Re: [PATCH v5 00/17] ARM Error Source Table V2 Support

From: Ruidong Tian
Date: Fri Jan 09 2026 - 07:41:36 EST




在 2026/1/9 18:34, Borislav Petkov 写道:
On Mon, Jan 05, 2026 at 05:12:25PM +0800, Ruidong Tian wrote:
What is a "RAS node"?
A RAS node is the hardware interface for error reporting and control,
consisting of one or more register sets (a collection of RAS records). It is
responsible for error logging and interrupt signaling[0].

OMG, one more meaning for the word "node". Because we're not ambiguous enough.

/facepalm

A single hardware component can feature multiple RAS nodes. For example, a
memory controller is treated as a "RAS device", where each memory channel
has its own RAS node. Interrupts generated by these nodes are typically
aggregated into a single interrupt line managed at the RAS device level.

Nomenclaturial tragedy, I'd say.

Comparison with x86 MCA:

RAS record ≈ MCA bank.
RAS node ≈ A set of MCA banks + CMCI on a core.

The key difference lies in uncore handling: x86 typically maps uncore errors
(like those from a memory controller) into core-based MCA banks. In
contrast, ARM requires uncore components to provide their own standalone RAS
nodes. When a component requires multiple such nodes, they are grouped and
managed as a "RAS device" in AEST driver.
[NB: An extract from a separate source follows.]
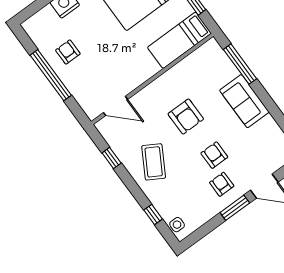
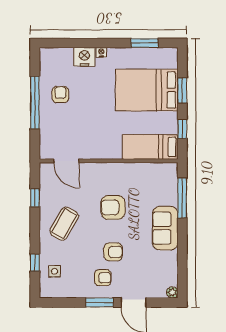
armchair: (186, 116) -> (113, 207), turned 90
armchair: (214, 155) -> (113, 252), turned 90
armchair: (222, 184) -> (103, 278), turned 90
side table: (177, 225) -> (55, 271), moved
[0]: https://developer.arm.com/documentation/ihi0100/latest

Yah, thanks for explaining.

The ATL is very AMD-specific. What does "conceptually similar" mean exactly?
By "conceptually similar," I mean that both ARM and AMD share the same
functional requirement: translating between a System Physical Address (SPA)
and a device-specific address (like a DRAM address) for RAS purposes.

The goal here is not to share the hardware-specific translation logic, but
to provide a unified interface (an abstraction layer). The actual
implementation of the translation remains entirely architecture-specific.

And why do we need an arch-overlapping unified interface?

You can just as well have aest_convert_la_to_spa() and none of that "unifying"
churn.

You're right, that would be much cleaner. I was trying too hard to keep the interface unified across architectures. I'll drop the unified interface and use a direct helper instead in next version. Thanks for the feedback!